Proverbs, Prudence, and Practical Faith
Updated: May 2, 2020
In my last blog, I shared about how I was really struggling to find hope when I was weighed down by fear and despair. On every platform I am inundated by scary medical stories, weird political posts, and strange teachings about plagues and the end of the world. I see some people afraid to walk their dogs and others hugging perfect strangers at protests. I get concerned by the responses people have to how to walk out social distancing. It's hard to narrow down right from wrong because we all have different lives during this time in our world.
I began listening to a series of podcasts on Andy Stanley's site, Your Move, and was inspired by a series called, Guardrails. Andy's goal is to empower the listener with the reality that we have choices and we can make good choices before we get ourselves in trouble. He repeats in the series, that I'll paraphrase, that guardrails are placed on roads before there is danger. He offers hope that even when we may have made mistakes we regret, we can put the right guardrails in our lives before it's too late. Proverbs 8 became a guardrail for me and gave me hope.
I find the Bible often has good insight into daily decision making. Proverbs 8 happened to be the next passage in a Bible study I started and I found great comfort in the word, prudence. Proverbs 8:1-5 (NASB) says, "Does not wisdom call, and understanding lift up her voice? On top of the heights beside the way, where the paths meet, she takes her stand; beside the gates, at the opening to the city, at the entrance of the doors, she cries out: “To you, O men, I call, and my voice is to the sons of men. “O naive ones, understand prudence; and, O fools, understand wisdom." I have to admit I didn't like the word naive or prudence at first. They were words that Jane Austin used in her literary works, but as I looked more into the meanings of these words I found a sense of self-direction and peace.

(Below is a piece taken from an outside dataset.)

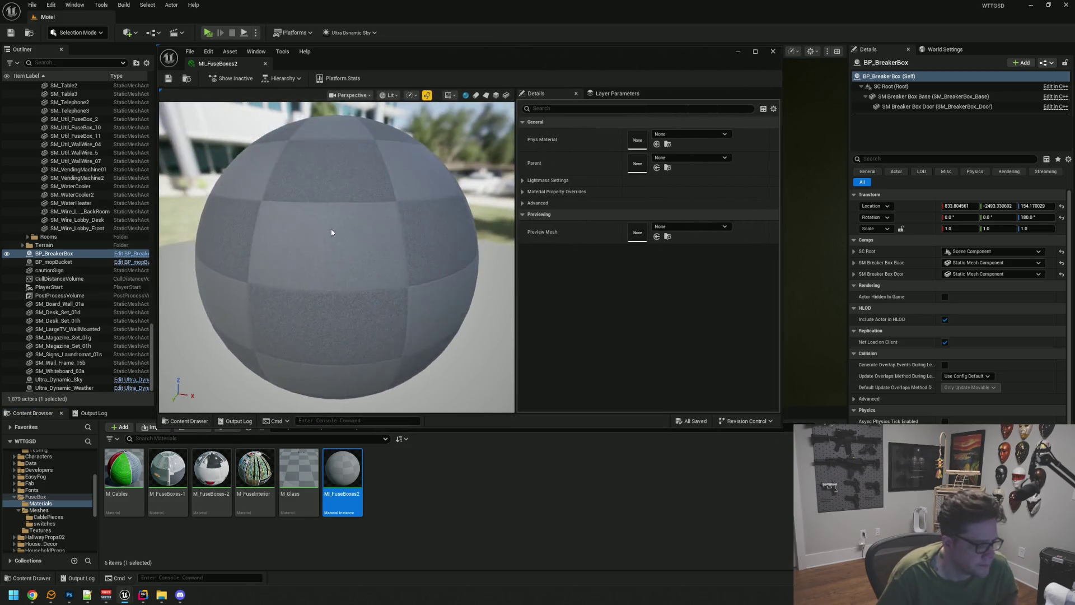
{"action": "scroll", "coordinate": [331, 232], "scroll_direction": "down", "scroll_amount": 3}
{"action": "left_click_drag", "start_coordinate": [323, 226], "coordinate": [477, 272]}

Wisdom in the passage is not an ideology, it is an entity deeply invested in humanity and its success. Wisdom isn't portrayed as a gut emotion, or passive feeling. Rather, it cries out and meets me at the moments in my life when I need to make a choice. Wisdom always agrees with righteousness and life. It never agrees with death and evil. Wisdom shouts and takes a stand. Wisdom tells me to own my choices and offers grace to make better ones. Verse five tells the naive to understand prudence, and tells the fool to understand wisdom. These calls to action are what allows for practical faith to take root in me.
Prudence has a few different definitions in different dictionaries, but basically prudence is a better word for making good decisions for yourself. Naive implies simple and uninformed. Right now I am naive to the state of affairs regarding our national crisis with Covid-19. I am naive to treatment plans. I am naive to the local, state, federal, and world impact this virus continues to have. Being naive doesn't make me stupid, but it allows me to give myself over to understanding prudence by acting with caution and making practical decisions in regard to my own personal interests. Wisdom is offered to the fool who thinks that prudence isn't relevant. I'm not concerned with the fool, I'm called to understand prudence.
Wisdom is available to everyone. It meets me before I need to make a decision and offers me understanding even when I am naive. On the hilltop, the pathway, and at the places I need to make a decision, wisdom is there. Wisdom tells me to listen, and watch daily for it at my door post. I'm promised that when I don't know what to do, prudence will produce practical faith. I can't speak to the other ways people are choosing to address social distancing in their lives, but I can have peace that when I actively seek wisdom and prudence, I will have understanding, and hope to rise again.